### AIM OF THE EXERCISE
Go through the data below and return each line containing the word "will".

** PROVIDED INFORMATION follows **

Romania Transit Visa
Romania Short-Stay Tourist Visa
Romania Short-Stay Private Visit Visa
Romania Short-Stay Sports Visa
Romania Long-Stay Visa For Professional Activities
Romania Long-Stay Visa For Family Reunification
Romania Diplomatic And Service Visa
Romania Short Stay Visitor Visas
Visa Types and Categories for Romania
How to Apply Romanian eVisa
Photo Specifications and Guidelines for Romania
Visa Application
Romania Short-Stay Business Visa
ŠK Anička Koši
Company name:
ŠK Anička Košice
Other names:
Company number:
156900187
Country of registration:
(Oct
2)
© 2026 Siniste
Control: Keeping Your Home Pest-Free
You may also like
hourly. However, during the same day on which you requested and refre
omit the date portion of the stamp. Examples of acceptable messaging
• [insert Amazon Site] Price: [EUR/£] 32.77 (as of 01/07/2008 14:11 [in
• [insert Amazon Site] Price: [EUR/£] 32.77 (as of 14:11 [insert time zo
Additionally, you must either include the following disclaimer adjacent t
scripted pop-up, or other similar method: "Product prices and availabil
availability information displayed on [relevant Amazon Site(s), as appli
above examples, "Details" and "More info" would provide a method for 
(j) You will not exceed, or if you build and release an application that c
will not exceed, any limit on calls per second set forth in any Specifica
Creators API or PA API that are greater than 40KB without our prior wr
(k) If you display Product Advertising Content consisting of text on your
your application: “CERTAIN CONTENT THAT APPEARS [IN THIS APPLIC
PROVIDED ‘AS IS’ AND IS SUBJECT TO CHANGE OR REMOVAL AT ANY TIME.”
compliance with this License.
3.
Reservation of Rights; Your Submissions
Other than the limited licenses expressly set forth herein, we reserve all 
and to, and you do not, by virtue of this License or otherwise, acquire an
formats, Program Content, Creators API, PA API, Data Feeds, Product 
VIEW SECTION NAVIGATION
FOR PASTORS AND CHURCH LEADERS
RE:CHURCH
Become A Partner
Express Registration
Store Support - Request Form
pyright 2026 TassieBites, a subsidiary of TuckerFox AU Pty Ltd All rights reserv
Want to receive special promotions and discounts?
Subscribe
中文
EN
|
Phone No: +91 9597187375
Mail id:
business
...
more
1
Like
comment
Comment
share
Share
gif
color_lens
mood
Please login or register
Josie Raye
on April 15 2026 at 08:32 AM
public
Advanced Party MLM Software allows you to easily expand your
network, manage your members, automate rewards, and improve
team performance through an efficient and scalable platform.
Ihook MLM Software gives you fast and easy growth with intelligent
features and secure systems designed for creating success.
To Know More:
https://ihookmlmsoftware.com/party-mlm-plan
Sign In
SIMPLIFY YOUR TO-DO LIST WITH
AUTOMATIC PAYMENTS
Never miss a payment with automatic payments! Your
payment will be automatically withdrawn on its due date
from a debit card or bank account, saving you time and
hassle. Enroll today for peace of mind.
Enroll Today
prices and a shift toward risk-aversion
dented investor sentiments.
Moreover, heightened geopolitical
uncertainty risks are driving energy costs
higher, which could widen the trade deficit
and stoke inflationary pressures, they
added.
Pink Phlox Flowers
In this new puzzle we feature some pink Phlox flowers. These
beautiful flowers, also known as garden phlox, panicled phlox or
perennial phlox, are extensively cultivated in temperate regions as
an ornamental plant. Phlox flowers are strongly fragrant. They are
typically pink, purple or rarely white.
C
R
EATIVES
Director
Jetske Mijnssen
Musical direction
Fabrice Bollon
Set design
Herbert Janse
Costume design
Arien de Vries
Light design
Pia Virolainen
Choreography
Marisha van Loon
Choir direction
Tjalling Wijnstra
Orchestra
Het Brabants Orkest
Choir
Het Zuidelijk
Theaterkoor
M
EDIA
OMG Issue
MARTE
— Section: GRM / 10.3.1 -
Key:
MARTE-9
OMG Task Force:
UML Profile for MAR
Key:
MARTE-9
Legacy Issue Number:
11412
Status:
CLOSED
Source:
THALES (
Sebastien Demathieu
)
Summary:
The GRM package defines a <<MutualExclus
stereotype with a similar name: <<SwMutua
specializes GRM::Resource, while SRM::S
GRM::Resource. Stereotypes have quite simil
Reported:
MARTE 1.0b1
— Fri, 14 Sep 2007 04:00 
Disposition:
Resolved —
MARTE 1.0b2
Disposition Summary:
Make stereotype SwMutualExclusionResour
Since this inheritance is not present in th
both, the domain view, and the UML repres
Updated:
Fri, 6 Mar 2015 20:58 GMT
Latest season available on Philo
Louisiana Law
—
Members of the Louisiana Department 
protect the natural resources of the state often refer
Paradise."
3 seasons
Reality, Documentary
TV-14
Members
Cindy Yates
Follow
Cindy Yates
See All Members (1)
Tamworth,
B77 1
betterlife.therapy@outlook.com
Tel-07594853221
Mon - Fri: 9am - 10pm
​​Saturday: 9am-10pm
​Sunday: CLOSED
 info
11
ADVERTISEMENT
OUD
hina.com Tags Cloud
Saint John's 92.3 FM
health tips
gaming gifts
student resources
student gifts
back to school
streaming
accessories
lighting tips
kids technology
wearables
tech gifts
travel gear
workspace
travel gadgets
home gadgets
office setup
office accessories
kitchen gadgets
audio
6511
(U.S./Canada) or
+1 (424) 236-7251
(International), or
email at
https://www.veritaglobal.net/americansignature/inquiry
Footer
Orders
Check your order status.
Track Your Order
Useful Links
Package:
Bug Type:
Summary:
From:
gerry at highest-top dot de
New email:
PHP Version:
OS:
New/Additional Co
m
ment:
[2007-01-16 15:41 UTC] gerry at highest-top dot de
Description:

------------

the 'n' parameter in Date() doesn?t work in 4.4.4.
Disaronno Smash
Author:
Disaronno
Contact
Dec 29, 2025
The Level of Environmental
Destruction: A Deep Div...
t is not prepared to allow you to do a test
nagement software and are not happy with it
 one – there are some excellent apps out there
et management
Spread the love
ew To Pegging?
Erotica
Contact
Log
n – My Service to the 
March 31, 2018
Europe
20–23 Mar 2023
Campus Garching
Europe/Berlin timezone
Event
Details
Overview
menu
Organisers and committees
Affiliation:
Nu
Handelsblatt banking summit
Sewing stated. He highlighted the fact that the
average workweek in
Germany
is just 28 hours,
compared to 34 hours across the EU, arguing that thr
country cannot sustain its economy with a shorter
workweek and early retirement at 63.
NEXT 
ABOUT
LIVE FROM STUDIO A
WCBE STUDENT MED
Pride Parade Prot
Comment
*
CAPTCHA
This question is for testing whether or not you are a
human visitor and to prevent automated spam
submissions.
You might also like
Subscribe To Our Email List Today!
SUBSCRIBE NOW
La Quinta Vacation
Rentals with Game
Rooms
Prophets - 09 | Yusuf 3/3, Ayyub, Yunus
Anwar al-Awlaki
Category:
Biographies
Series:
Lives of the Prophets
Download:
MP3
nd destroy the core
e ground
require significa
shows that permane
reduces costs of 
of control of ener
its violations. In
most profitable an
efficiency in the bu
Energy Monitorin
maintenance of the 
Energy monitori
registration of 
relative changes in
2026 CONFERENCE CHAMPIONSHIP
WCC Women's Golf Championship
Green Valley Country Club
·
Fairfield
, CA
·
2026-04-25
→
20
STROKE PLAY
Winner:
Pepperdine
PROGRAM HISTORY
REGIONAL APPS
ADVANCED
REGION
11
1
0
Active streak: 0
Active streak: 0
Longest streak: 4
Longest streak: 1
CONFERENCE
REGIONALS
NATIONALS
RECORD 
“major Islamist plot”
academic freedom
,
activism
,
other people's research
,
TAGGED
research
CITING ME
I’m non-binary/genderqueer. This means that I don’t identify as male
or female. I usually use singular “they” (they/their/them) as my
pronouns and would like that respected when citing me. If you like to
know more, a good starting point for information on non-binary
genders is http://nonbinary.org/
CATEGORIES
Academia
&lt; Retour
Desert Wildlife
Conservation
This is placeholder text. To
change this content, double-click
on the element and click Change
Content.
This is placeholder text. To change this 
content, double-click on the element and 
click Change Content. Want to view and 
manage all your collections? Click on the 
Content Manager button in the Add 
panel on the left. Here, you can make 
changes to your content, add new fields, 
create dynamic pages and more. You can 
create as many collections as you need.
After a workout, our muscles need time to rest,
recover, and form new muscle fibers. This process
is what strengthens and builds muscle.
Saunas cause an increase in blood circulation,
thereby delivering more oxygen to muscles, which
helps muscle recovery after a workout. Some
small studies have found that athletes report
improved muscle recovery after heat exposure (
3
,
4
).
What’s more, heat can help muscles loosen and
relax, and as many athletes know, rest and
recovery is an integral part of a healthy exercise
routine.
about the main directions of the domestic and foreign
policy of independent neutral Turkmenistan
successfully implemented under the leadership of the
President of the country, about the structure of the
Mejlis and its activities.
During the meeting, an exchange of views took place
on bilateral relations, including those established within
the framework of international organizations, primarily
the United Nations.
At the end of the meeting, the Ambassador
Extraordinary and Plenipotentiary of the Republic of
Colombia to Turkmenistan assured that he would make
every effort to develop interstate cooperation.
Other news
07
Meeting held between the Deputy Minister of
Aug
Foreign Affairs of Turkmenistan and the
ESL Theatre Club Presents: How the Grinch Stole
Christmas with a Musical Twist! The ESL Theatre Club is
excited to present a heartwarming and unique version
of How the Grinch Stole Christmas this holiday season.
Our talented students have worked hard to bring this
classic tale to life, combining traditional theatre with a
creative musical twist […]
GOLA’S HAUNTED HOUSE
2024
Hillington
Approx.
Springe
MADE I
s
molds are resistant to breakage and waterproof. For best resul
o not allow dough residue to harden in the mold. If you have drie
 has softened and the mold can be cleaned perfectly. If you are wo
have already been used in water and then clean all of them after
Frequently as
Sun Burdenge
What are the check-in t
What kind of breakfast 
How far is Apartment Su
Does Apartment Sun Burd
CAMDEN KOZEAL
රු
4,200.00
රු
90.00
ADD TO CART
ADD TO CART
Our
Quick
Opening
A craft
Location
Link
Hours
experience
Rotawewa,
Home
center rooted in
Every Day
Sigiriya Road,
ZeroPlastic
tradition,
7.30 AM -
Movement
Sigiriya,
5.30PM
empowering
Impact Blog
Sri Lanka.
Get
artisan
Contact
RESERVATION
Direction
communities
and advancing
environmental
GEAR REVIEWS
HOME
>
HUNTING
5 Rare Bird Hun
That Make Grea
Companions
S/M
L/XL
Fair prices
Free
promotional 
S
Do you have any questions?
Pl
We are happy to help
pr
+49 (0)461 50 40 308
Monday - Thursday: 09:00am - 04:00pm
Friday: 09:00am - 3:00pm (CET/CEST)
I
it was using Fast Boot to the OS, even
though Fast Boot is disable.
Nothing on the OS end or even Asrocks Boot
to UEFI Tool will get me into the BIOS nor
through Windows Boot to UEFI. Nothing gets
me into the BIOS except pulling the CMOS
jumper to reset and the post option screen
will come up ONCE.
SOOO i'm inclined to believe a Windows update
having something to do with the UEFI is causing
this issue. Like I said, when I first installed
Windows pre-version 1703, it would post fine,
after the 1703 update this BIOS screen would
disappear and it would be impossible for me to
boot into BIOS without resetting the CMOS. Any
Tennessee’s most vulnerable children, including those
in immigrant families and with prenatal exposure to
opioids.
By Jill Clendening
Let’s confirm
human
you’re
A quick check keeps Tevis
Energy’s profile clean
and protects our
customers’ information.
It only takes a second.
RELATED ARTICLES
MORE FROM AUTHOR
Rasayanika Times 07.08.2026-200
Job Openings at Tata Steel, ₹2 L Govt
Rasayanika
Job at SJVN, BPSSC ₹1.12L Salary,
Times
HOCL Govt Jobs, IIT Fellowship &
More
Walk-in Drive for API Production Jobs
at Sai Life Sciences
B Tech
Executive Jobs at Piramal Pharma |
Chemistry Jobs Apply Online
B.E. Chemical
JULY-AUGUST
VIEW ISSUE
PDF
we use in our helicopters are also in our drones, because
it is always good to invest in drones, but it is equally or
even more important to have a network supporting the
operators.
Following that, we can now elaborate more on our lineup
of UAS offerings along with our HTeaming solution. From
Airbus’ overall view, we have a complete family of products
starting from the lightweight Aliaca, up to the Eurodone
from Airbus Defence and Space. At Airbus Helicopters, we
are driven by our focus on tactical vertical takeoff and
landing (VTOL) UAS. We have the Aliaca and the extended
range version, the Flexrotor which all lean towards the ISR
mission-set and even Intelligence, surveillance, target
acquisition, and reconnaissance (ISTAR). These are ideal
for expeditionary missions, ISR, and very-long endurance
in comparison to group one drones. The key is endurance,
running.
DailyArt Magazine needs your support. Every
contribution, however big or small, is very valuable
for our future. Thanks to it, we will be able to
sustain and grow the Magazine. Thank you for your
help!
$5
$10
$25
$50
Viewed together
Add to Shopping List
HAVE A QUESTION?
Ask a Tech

** End of PROVIDED INFORMATION **

### REPLY TO THE EXERCISE
(j) You will not exceed, or if you build and release an application that c
will not exceed, any limit on calls per second set forth in any Specifica
payment will be automatically withdrawn on its due date
to UEFI Tool will get me into the BIOS nor
will come up ONCE.
for our future. Thanks to it, we will be able to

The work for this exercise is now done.